The second literal operator is the inverted question mark operator ¿. This operator has a different meaning in the scope list than it has in the definition list and matrix modifier that we will look at next. In scope context the ¿ is a placeholder for every single value of a given index, so [¿,¿] denotes the scope of the entire rank-2 tensor while [0,¿] denotes the scope of just row 0- of that tensor.
This should explain the first form:
[¿,¿] § [[0,1,2],[1,0,3],[2,3,0]]
This is the compact form, we define the matrix literal as one big non-sparse compact chunk.
On the definition list side, as well as in a matrix modifier, the ¿ operator is the symmetry operator. It is a placeholder that should use symmetry to fill in the actual value. Note that the use of this operator here is only possible if the tensor has a single axis of symmetry. Let's look again at the second form:
[0,¿] § [0,1,2],[1,¿] § [¿,0,3],[2,¿] § [¿,¿,0]
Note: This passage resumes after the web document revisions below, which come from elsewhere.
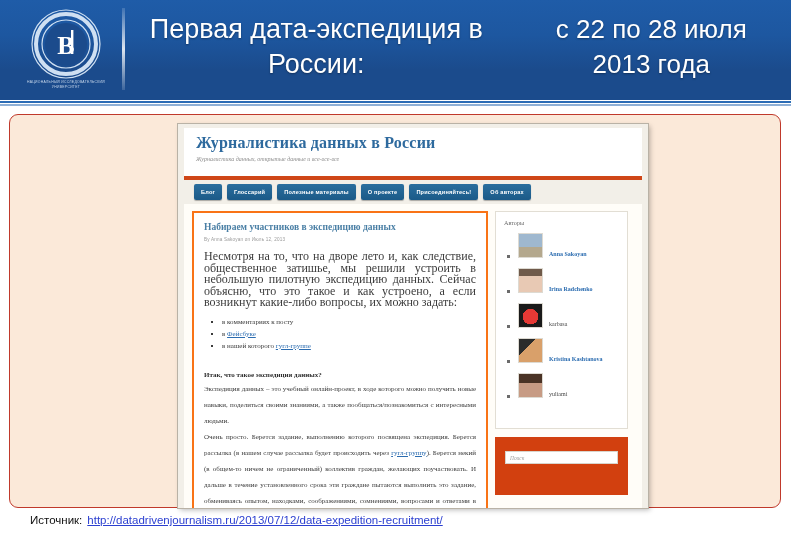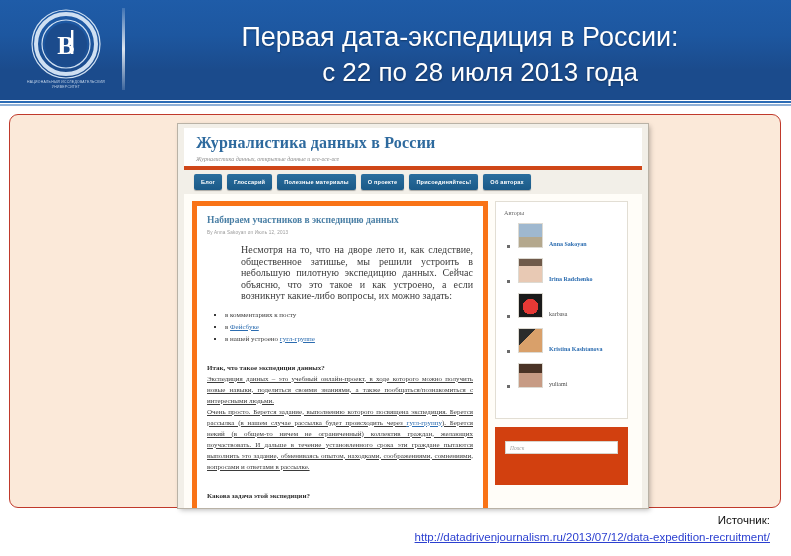--- a/index.html
+++ b/index.html
@@ -25,22 +25,22 @@
   .logo-sub{
     position:absolute;left:0;top:74px;width:104px;text-align:center;
     font-size:3.4px;line-height:5px;color:#c8d8ec;letter-spacing:.3px;
     font-family:"Liberation Sans",sans-serif;
   }
   .divider{
     position:absolute;left:122px;top:8px;width:3px;height:82px;
     background:linear-gradient(to bottom,rgba(255,255,255,.15),rgba(255,255,255,.85),rgba(255,255,255,.15));
   }
   .banner-title{
-    position:absolute;left:145px;top:14px;width:630px;height:82px;
-    display:flex;flex-direction:column;align-items:center;justify-content:center;
+    position:absolute;left:145px;top:6px;width:630px;height:82px;
+    display:flex;flex-direction:row;align-items:center;justify-content:center;
     color:#ffffff;text-align:center;
     font-size:27px;line-height:35px;font-weight:400;
     text-shadow:0 1px 2px rgba(0,0,0,.35);
   }
   .banner-title .l2{font-size:26px;margin-left:40px;}
 
   
   .panel{
     position:absolute;left:9px;top:114px;width:772px;height:394px;
     background:#fbe9d9;
@@ -50,65 +50,65 @@
 
   
   .site{
     position:absolute;left:168px;top:9px;width:470px;height:384px;
     background:#f2efe8;
     box-shadow:0 0 0 1px #b9b2a6, 2px 2px 5px rgba(0,0,0,.28);
     overflow:hidden;
   }
   .site-inner{position:absolute;left:6px;top:4px;width:458px;height:380px;background:#fffdf8;}
 
-  .site-head{position:relative;height:38px;background:#ffffff;padding:6px 0 0 12px;box-sizing:border-box;}
+  .site-head{position:relative;height:48px;background:#ffffff;padding:6px 0 0 12px;box-sizing:border-box;}
   .site-title{
     color:#2e6a9e;font-family:"Liberation Serif",serif;font-weight:700;
     font-size:16px;line-height:18px;letter-spacing:.2px;
   }
   .site-tag{
     color:#8d8d8d;font-family:"Liberation Serif",serif;font-style:italic;
     font-size:6px;line-height:10px;margin-top:2px;
   }
   .orange-bar{height:4px;background:#cf4618;}
   .navbar{background:#f2efe8;padding:4px 0 4px 10px;display:flex;gap:5px;align-items:center;}
   .navbtn{
     background:linear-gradient(to bottom,#2a6e9e,#1b5a88);
     color:#ffffff;font-size:5.6px;font-weight:700;letter-spacing:.2px;
     padding:5px 7px;border-radius:2px;white-space:nowrap;
     box-shadow:0 1px 1px rgba(0,0,0,.3);
   }
 
   .site-body{position:relative;display:flex;gap:7px;padding:7px 8px 0 8px;box-sizing:border-box;}
   .article{
-    width:296px;background:#ffffff;border:5px solid #f97316;
+    width:296px;background:#ffffff;border:2px solid #f97316;
     padding:8px 10px 0 10px;box-sizing:border-box;height:322px;overflow:hidden;
   }
   .art-title{
     color:#4a7fa5;font-family:"Liberation Serif",serif;font-weight:700;
     font-size:9.5px;line-height:12px;
   }
   .art-byline{color:#9a9a9a;font-size:4.6px;margin-top:4px;letter-spacing:.2px;}
   .art-p{
     color:#3b3b3b;font-family:"Liberation Serif",serif;
-    font-size:10px;line-height:11.5px;margin-top:9px;text-align:justify;margin-left:34px;
+    font-size:12px;line-height:11.5px;margin-top:9px;text-align:justify;
   }
   .art-ul{margin:7px 0 0 18px;padding:0;list-style:square;}
   .art-ul li{
     color:#3b3b3b;font-family:Liberation Serif, serif;
     font-size:7px;line-height:12px;
   }
   .lnk{color:#2b6cb0;text-decoration:underline;}
   .art-h{
     color:#2f2f2f;font-family:"Liberation Serif",serif;font-weight:700;
     font-size:7px;line-height:11px;margin-top:18px;
   }
   .art-t{
     color:#3b3b3b;font-family:"Liberation Serif",serif;
-    font-size:7px;line-height:11px;text-align:justify;text-decoration:underline;
+    font-size:7px;line-height:16px;text-align:justify;
   }
 
   
   .sidebar{width:133px;}
   .authors-box{
     background:#ffffff;border:1px solid #e2ded4;height:218px;
     padding:7px 8px;box-sizing:border-box;
   }
   .authors-title{color:#6b6b6b;font-family:"Liberation Serif",serif;font-size:6.2px;}
   .authors-list{margin:7px 0 0 0;padding:0;list-style:none;}
@@ -138,21 +138,21 @@
   }
   .search-input{
     width:100%;height:13px;background:#ffffff;border:1px solid #d8d4cc;
     box-sizing:border-box;padding:0 4px;display:flex;align-items:center;
     font-size:5.4px;color:#9b9b9b;font-family:"Liberation Serif",serif;font-style:italic;
   }
 
   
   .source{
     position:absolute;left:30px;top:514px;width:740px;height:20px;
-    font-size:11.5px;color:#111111;display:flex;align-items:flex-end;gap:5px;flex-direction:column;
+    font-size:11.5px;color:#111111;display:flex;align-items:flex-start;gap:5px;
   }
   .source a{color:#2b3fd0;text-decoration:underline;}
 </style>
 </head>
 <body>
 
 <div class="slide">
 
   <div class="banner">
     <div class="logo-wrap">
@@ -197,21 +197,21 @@
         <div class="site-body">
 
           <div class="article">
             <div class="art-title">Набираем участников в экспедицию данных</div>
             <div class="art-byline">By Anna Sakoyan on Июль 12, 2013</div>
             <div class="art-p">Несмотря на то, что на дворе лето и, как следствие, общественное затишье, мы решили устроить в небольшую пилотную экспедицию данных. Сейчас объясню, что это такое и как устроено, а если возникнут какие-либо вопросы, их можно задать:</div>
 
             <ul class="art-ul">
               <li><span>в комментариях к посту</span></li>
               <li><span>в </span><span class="lnk">Фейсбуке</span></li>
-              <li><span>в нашей устроено </span><span class="lnk">гугл-группе</span></li>
+              <li><span>в нашей которого </span><span class="lnk">гугл-группе</span></li>
             </ul>
 
             <div class="art-h">Итак, что такое экспедиция данных?</div>
             <div class="art-t">Экспедиция данных – это учебный онлайн-проект, в ходе которого можно получить новые навыки, поделиться своими знаниями, а также пообщаться/познакомиться с интересными людьми.</div>
             <div class="art-t"><span>Очень просто. Берется задание, выполнению которого посвящена экспедиция. Берется рассылка (в нашем случае рассылка будет происходить через </span><span class="lnk">гугл-группу</span><span>). Берется некий (в общем-то ничем не ограниченный) коллектив граждан, желающих поучаствовать. И дальше в течение установленного срока эти граждане пытаются выполнить это задание, обмениваясь опытом, находками, соображениями, сомнениями, вопросами и ответами в рассылке.</span></div>
             <div class="art-h">Какова задача этой экспедиции?</div>
           </div>
 
           <div class="sidebar">
             <div class="authors-box">

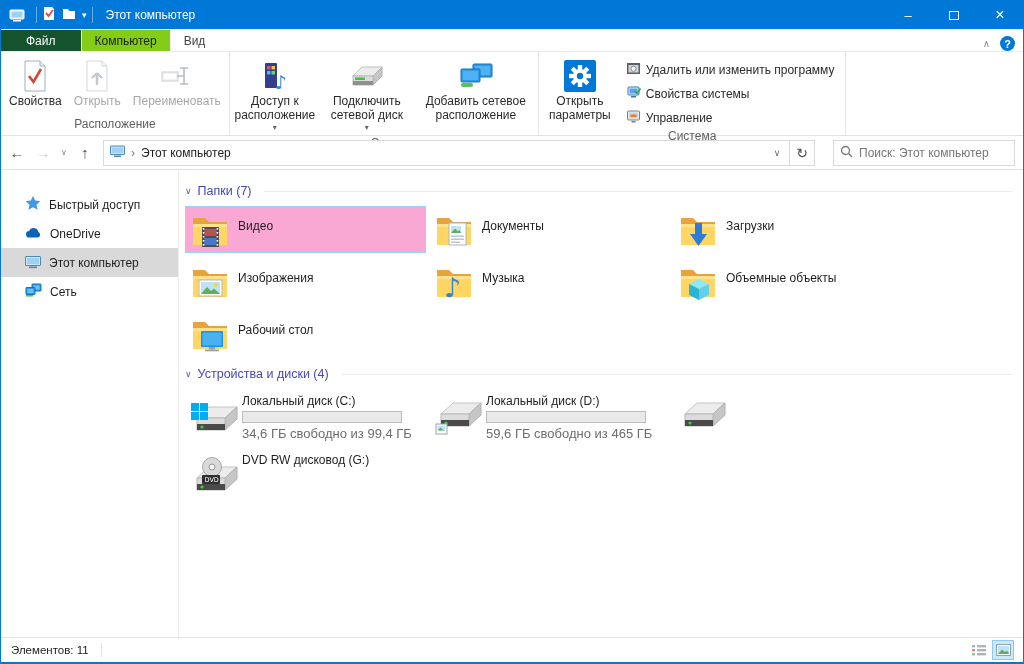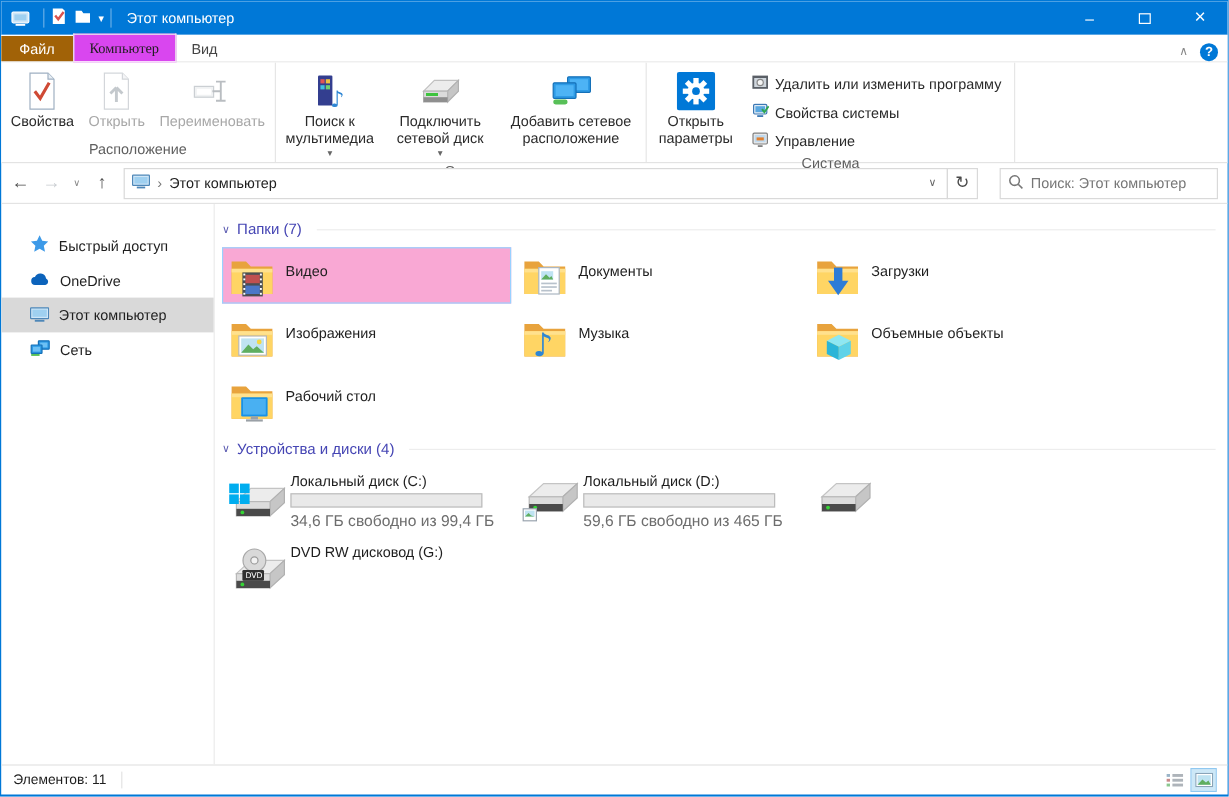--- a/index.html
+++ b/index.html
@@ -30,24 +30,24 @@
   .titlebar-title { margin-left: 8px; font-size: 12px; }
   .win-controls { margin-left:auto; display:flex; height:100%; }
   .win-btn { width:46px; height:100%; display:flex; align-items:center; justify-content:center; color:#fff; font-size:13px; cursor:default; }
   .max-box { width:10px; height:9px; border:1px solid #fff; display:inline-block; }
   
   .tabrow {
     height: 23px; background:#fff; display:flex; align-items:flex-end;
     border-bottom: 1px solid #ececec; flex-shrink:0; position:relative;
   }
   .tab { padding: 4px 13px 3px; font-size:12px; color:#444; }
-  .tab.file { background:#a16207; color:#fff; margin-left:0; padding:4px 15px 3px; }
+  .tab.file { background:#14532d; color:#fff; margin-left:0; padding:4px 25px 3px; }
   .tab.active {
-    background:#d946ef; border:1px solid #ececec; border-bottom:1px solid #fff;
-    margin-bottom:-1px; color:#1e1e1e;font-family:Liberation Serif, serif;
+    background:#84cc16; border:1px solid #ececec; border-bottom:1px solid #fff;
+    margin-bottom:-1px; color:#1e1e1e;
   }
   .tabrow-right { margin-left:auto; display:flex; align-items:center; gap:10px; padding-right:8px; }
   .collapse-glyph { color:#888; font-size:10px; }
   .help-circle {
     width:15px; height:15px; border-radius:50%; background:#0078d7; color:#fff;
     font-size:11px; font-weight:bold; display:flex; align-items:center; justify-content:center;
   }
   
   .ribbon { height: 84px; background:#fff; display:flex; border-bottom:1px solid #e3e3e3; flex-shrink:0; }
   .rgroup { display:flex; flex-direction:column; border-right:1px solid #e6e6e6; padding: 2px 2px 0; }
@@ -220,21 +220,21 @@
             <svg width="34" height="32">
                 <rect x="7" y="3" width="12" height="25" rx="1" fill="#333e8f"></rect>
                 <rect x="9" y="6" width="3.5" height="3.5" fill="#e05555"></rect>
                 <rect x="13.5" y="6" width="3.5" height="3.5" fill="#f0c040"></rect>
                 <rect x="9" y="11" width="3.5" height="3.5" fill="#40c0e0"></rect>
                 <rect x="13.5" y="11" width="3.5" height="3.5" fill="#70d070"></rect>
                 <rect x="9" y="22" width="8" height="3" fill="#1f2althou866" opacity="0"></rect>
                 <text x="17" y="29" font-size="19" fill="#2e86d4" font-family="DejaVu Sans">♪</text>
               </svg>
           </span>
-          <span>Поиск к мультимедиа</span>
+          <span>Доступ к расположение</span>
           <span class="dd-arrow">▾</span>
         </div>
         <div class="bigbtn" style="max-width:96px">
           <span class="bicon">
             <svg width="36" height="28">
                 <polygon points="4,14 13,5 33,5 24,14" fill="#ececec" stroke="#c0c0c0"></polygon>
                 <polygon points="24,14 33,5 33,14 24,23" fill="#c6c6c6" stroke="#b0b0b0"></polygon>
                 <rect x="4" y="14" width="20" height="9" fill="#dcdcdc" stroke="#b8b8b8"></rect>
                 <rect x="4" y="19" width="20" height="4" fill="#8f8f8f"></rect>
                 <rect x="6" y="15.5" width="10" height="2.5" fill="#3ec43e"></rect>

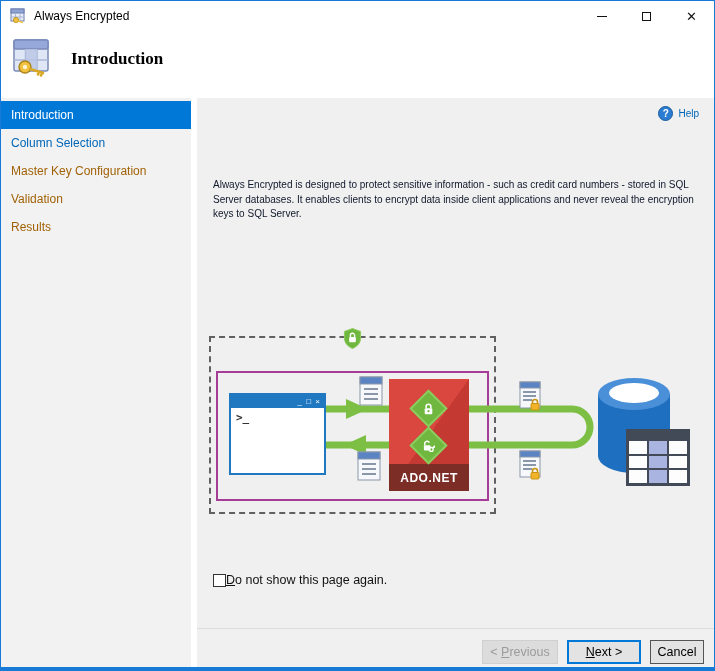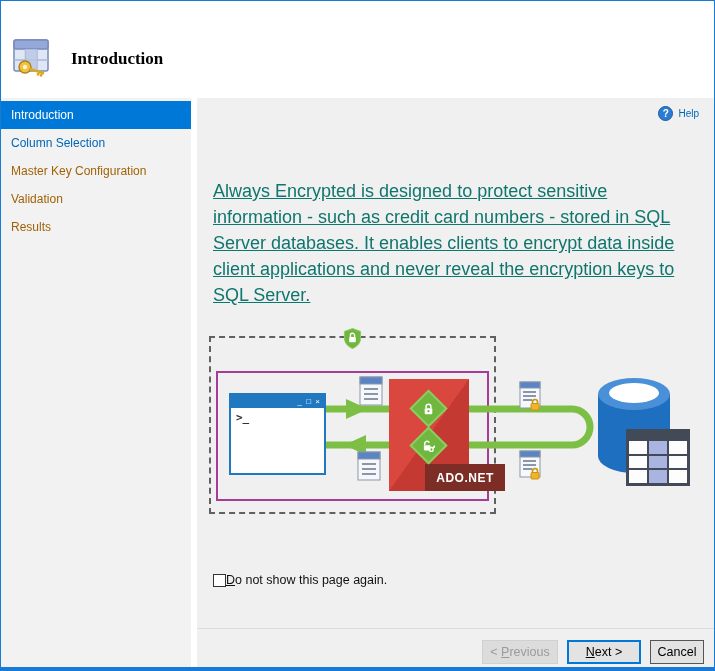--- a/index.html
+++ b/index.html
@@ -30,36 +30,36 @@
   .nav-item { height:28px; display:flex; align-items:center; padding-left:10px; color:#a16207; cursor:default; }
   .nav-item.selected { background:#0078d7; color:#fff; }
   .nav-item.visited { color:#0066b8;text-align:center; }
 
   
   .help { position:absolute; right:16px; top:8px; display:flex; align-items:center; gap:5px; cursor:pointer; }
   .help-icon { width:15px; height:15px; border-radius:50%; background:#2b7cd3; border:1px solid #1b5a9e; color:#fff; font-size:10px; font-weight:bold; display:flex; align-items:center; justify-content:center; }
   .help-label { color:#0066b8; font-size:10px; }
 
   
-  .description { position:absolute; left:16px; top:80px; width:486px; font-size:18px; line-height:1.45; color:#0f766e;text-decoration:underline; }
+  .description { position:absolute; left:16px; top:80px; width:486px; font-size:10px; line-height:1.45; color:#0f172a; }
 
   
   .diagram { position:absolute; left:10px; top:230px; width:504px; height:200px; }
   .dg-dashed { position:absolute; left:2px; top:8px; width:287px; height:178px; border:2px dashed #606060; }
   .dg-shield { position:absolute; left:136px; top:0; width:19px; height:21px; }
   .dg-purple { position:absolute; left:9px; top:43px; width:273px; height:130px; border:2px solid #a53c97; }
 
   .dg-app { position:absolute; left:22px; top:65px; width:97px; height:82px; border:2px solid #2079c0; background:#fff; }
   .dg-app-bar { height:13px; background:#2079c0; color:#fff; font-size:8px; letter-spacing:1px; text-align:right; padding:1px 3px 0 0; line-height:11px; }
   .dg-app-body { font-family:"DejaVu Sans Mono", monospace; font-size:11px; font-weight:bold; color:#333; padding:3px 0 0 5px; }
 
   .dg-flow { position:absolute; left:0; top:0; width:504px; height:200px; }
 
   .dg-ado { position:absolute; left:182px; top:51px; width:80px; height:112px; background:linear-gradient(to bottom right, #d9473e 49.9%, #c43a32 50%); }
-  .dg-ado-label { position:absolute; left:0; bottom:0; width:100%; height:27px; background:#7c2d26; color:#fff; font-weight:bold; font-size:12px; display:flex; align-items:center; justify-content:center; letter-spacing:0.5px;margin-left:36px; }
+  .dg-ado-label { position:absolute; left:0; bottom:0; width:100%; height:27px; background:#7c2d26; color:#fff; font-weight:bold; font-size:12px; display:flex; align-items:center; justify-content:center; letter-spacing:0.5px; }
   .dg-diamond { position:absolute; width:27px; height:27px; background:#6fb73e; border:2px solid #8dcc5e; transform:rotate(45deg); display:flex; align-items:center; justify-content:center; }
   .dg-diamond svg { transform:rotate(-45deg); }
   .dg-diamond.top { left:208px; top:67px; }
   .dg-diamond.bottom { left:208px; top:104px; }
 
   .dg-doc { position:absolute; width:24px; height:30px; }
   .dg-doc.l1 { left:152px; top:48px; }
   .dg-doc.l2 { left:150px; top:123px; }
   .dg-doc.r1 { left:312px; top:53px; }
   .dg-doc.r2 { left:312px; top:122px; }
@@ -83,20 +83,43 @@
   .btn { height:24px; font-family:"Liberation Sans", sans-serif; font-size:12.5px; display:flex; align-items:center; justify-content:center; cursor:default; }
   .btn-previous { width:76px; background:#dcdcdc; border:1px solid #d0d0d0; color:#9b9b9b; }
   .btn-next { width:74px; background:#e3e3e3; border:2px solid #0078d7; color:#000; }
   .btn-cancel { width:54px; background:#e3e3e3; border:1px solid #555; color:#000; }
 </style>
 </head>
 <body>
 
 <div class="window">
 
+  <div class="titlebar">
+    <svg class="titlebar-icon" viewBox="0 0 16 16">
+      <rect x="1" y="1" width="13" height="12" fill="#e7ecf7" stroke="#6b7fae"></rect>
+      <rect x="1" y="1" width="13" height="4" fill="#8fa3d4" stroke="#6b7fae"></rect>
+      <line x1="5.5" y1="5" x2="5.5" y2="13" stroke="#aab6d4"></line>
+      <line x1="10" y1="5" x2="10" y2="13" stroke="#aab6d4"></line>
+      <line x1="1" y1="9" x2="14" y2="9" stroke="#aab6d4"></line>
+      <circle cx="6" cy="12" r="2.6" fill="#f2c23e" stroke="#b08a1e" stroke-width="0.8"></circle>
+      <line x1="8" y1="13" x2="13" y2="14.5" stroke="#f2c23e" stroke-width="1.8"></line>
+    </svg>
+    <span class="titlebar-title">Always Encrypted</span>
+    <div class="titlebar-controls">
+      <div class="tb-btn">
+          <span class="glyph-min"></span>
+        </div>
+      <div class="tb-btn">
+          <span class="glyph-max"></span>
+        </div>
+      <div class="tb-btn">
+          <span class="glyph-close">✕</span>
+        </div>
+    </div>
+  </div>
 
   <div class="header">
     <svg class="header-icon" viewBox="0 0 40 40">
       <rect x="2" y="2" width="34" height="31" rx="2" fill="#dfe6f5" stroke="#7b8bb8" stroke-width="1.5"></rect>
       <rect x="2" y="2" width="34" height="9" rx="2" fill="#94a9da" stroke="#7b8bb8" stroke-width="1.5"></rect>
       <line x1="13.5" y1="11" x2="13.5" y2="33" stroke="#aab6d4" stroke-width="1.5"></line>
       <line x1="25" y1="11" x2="25" y2="33" stroke="#aab6d4" stroke-width="1.5"></line>
       <line x1="2" y1="22" x2="36" y2="22" stroke="#aab6d4" stroke-width="1.5"></line>
       <rect x="13.5" y="11" width="11.5" height="22" fill="#b9c6e6" opacity="0.8"></rect>
       <circle cx="13" cy="29" r="6" fill="#f2c23e" stroke="#a8831c" stroke-width="1.4"></circle>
Note there are three chunks, one for each row now. Note that the ¿ operators in the definition list keep us from having to duplicate values that can make use of symmetry.
Now for the third form:
matrix::<¿,0> [0,¿] § [0,1,2],[1,¿] § [¿,0,3]
In this for the literal is prefixed with a matrix modifier that modifies the entire expression. The matrix modifier has two attributes:
- The default value for non axis-of-symmetry values
- The default value for axis-of-symmetry values.
The use of this modifier in this case allows us to expand on the sparseness of the tensor. We don't need to define row 2 because the defaults give us enough info to infer it. The third row is not needed here because the whole [2,¿] § [¿,¿,0] chunk from the second example can be filled in from the two defaults.
Bringing it together
Let's bring this back to our original example line, and change from mutable to immutable:
inert quantity::<tensor::<float256, 2, [3,3], [symmetric::<[0,1]>]>, unit::<sys: SI, mass: 1, length: -1, time: -2>> sigma = matrix::<¿,0> [0,¿] § [0,1,2],[1,¿] § [¿,0,3];
It's all a bit verbose, still, but the type safety this all brings should be worth the verbosity.
Stand alone tensors.
inert tensor::<int8, 2, [6,6], [symmetric::<[0,1]>]> identity6 = matrix<0,1>;
Where quantities are float or complex based, stand-alone tensors are meant for precise types, like int in this example. In Merg-E these are mostly meant for cryptography. This example shows an int8 based tensor that form the 6x6 identity matrix.
Tensors vs matrices
The core distinction between tensors and matrices in Merg-E is that tensors are strictly compile-time constructs; they have no runtime footprint. The compiler uses tensors to enforce strict type-safety, perform dimensional analysis, validate symmetry, and parse rich sparse literals. Once these checks pass, the tensor completely dissolves, folding its data into standard runtime scalars, flat vectors, or multi-dimensional matrices.
conclusion
In this post we discussed an important v0.4 language spec part in this series, tensors and tensor literals. We looked into basic symmetries as typesystem invariants that increase type safety, and we discussed sparse vs dense literals.
I'll keep working on the v0.4 spec, but my current priority lies with the implementation of the testing runtime, so don't expect many posts in this series in the coming months.